▶ **Required action**: Could you return all of the entries word for word, minus any pictures?

##### Available data

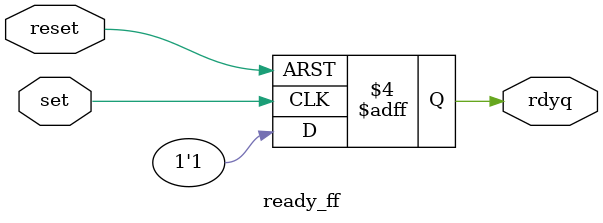
<source format=v>

module latch( in_b,clk, out_b,en);
parameter SIZE=8;

input [SIZE-1:0] in_b;
output [SIZE-1:0]out_b;
input en,clk;
genvar i; 
	generate
for(i=0; i<SIZE; i=i+1) 
begin:sreggen
// FD f1							  (.Q(out_b[i]),.D(in_b[i]),.C(en) );
 
 FDE #(.INIT(1'b0))FDCE_f1(.Q(out_b[i]),.C(clk),.CE(en),.D(in_b[i]));
end
endgenerate

 endmodule 
 
 
 module SRf1(set,reset,Q);
	input set,reset;
	output Q;
  
	FDC #(.INIT(1'b0))	
	FDC_f1(
				.Q(Q),
				.CLR(reset),
				.D(1'b1),
				.C(set)
			 );
endmodule


module ready_ff(set,reset,rdyq);
input set,reset;
output rdyq;
reg rdyq;

always@(negedge set,negedge reset)
begin
if(~reset)
rdyq= 1'b0;
else
if(~set)
rdyq=1'b1;
end
endmodule

//module input_buff( in_b, out_b,en);
//parameter SIZE=8;
//
//input [SIZE-1:0] in_b;
//output [SIZE-1:0]out_b;
//input en;
//genvar i; 
//	generate
//for(i=0; i<SIZE; i=i+1) 
//begin:sreggen
// BUFF b1 (.O (out_b[i]), .E (en), .I (in_b[i]) );
//end
//endgenerate
//endmodule
</source>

##########

▶ **Reply**:
<source format=v>

module latch( in_b,clk, out_b,en);
parameter SIZE=8;

input [SIZE-1:0] in_b;
output [SIZE-1:0]out_b;
input en,clk;
genvar i; 
	generate
for(i=0; i<SIZE; i=i+1) 
begin:sreggen
// FD f1							  (.Q(out_b[i]),.D(in_b[i]),.C(en) );
 
 FDE #(.INIT(1'b0))FDCE_f1(.Q(out_b[i]),.C(clk),.CE(en),.D(in_b[i]));
end
endgenerate

 endmodule 
 
 
 module SRf1(set,reset,Q);
	input set,reset;
	output Q;
  
	FDC #(.INIT(1'b0))	
	FDC_f1(
				.Q(Q),
				.CLR(reset),
				.D(1'b1),
				.C(set)
			 );
endmodule


module ready_ff(set,reset,rdyq);
input set,reset;
output rdyq;
reg rdyq;

always@(negedge set,negedge reset)
begin
if(~reset)
rdyq= 1'b0;
else
if(~set)
rdyq=1'b1;
end
endmodule

//module input_buff( in_b, out_b,en);
//parameter SIZE=8;
//
//input [SIZE-1:0] in_b;
//output [SIZE-1:0]out_b;
//input en;
//genvar i; 
//	generate
//for(i=0; i<SIZE; i=i+1) 
//begin:sreggen
// BUFF b1 (.O (out_b[i]), .E (en), .I (in_b[i]) );
//end
//endgenerate
//endmodule
</source>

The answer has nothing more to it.